» Problem description
Write out every line of the entries below verbatim, omitting the pictures.

-=-=-

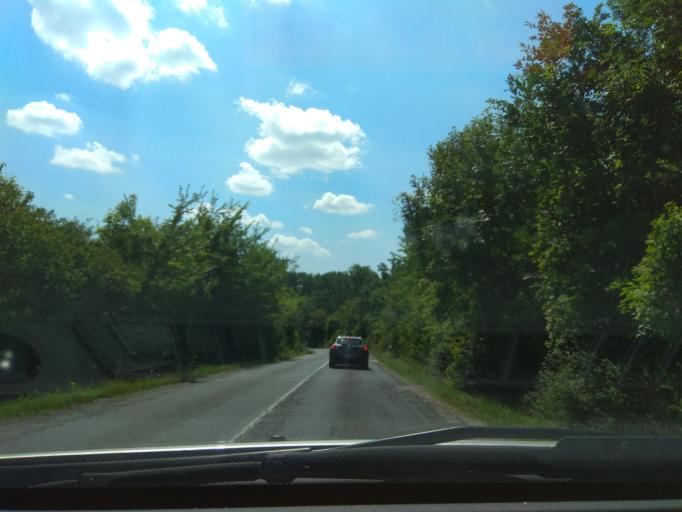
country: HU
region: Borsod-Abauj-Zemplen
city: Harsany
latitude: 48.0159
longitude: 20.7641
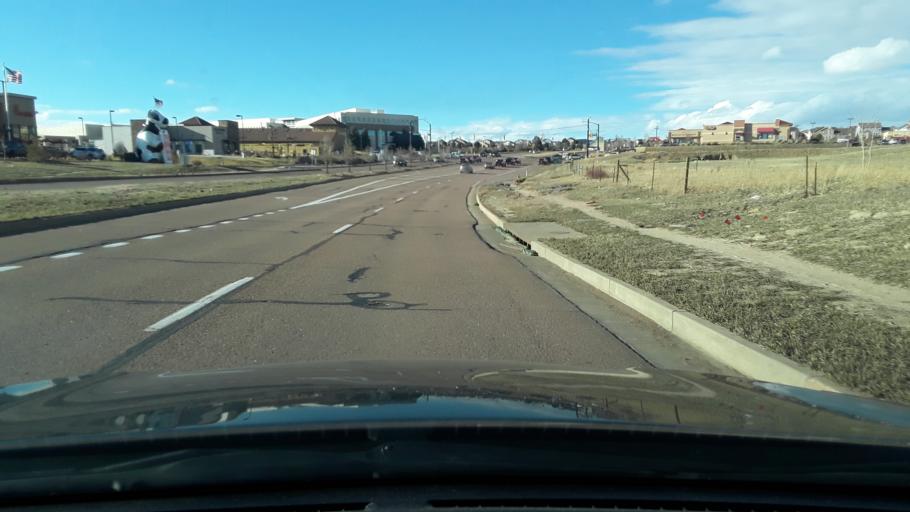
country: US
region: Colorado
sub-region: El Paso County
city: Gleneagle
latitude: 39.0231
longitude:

-=-=-

» Answer to the problem
country: HU
region: Borsod-Abauj-Zemplen
city: Harsany
latitude: 48.0159
longitude: 20.7641
country: US
region: Colorado
sub-region: El Paso County
city: Gleneagle
latitude: 39.0231
longitude:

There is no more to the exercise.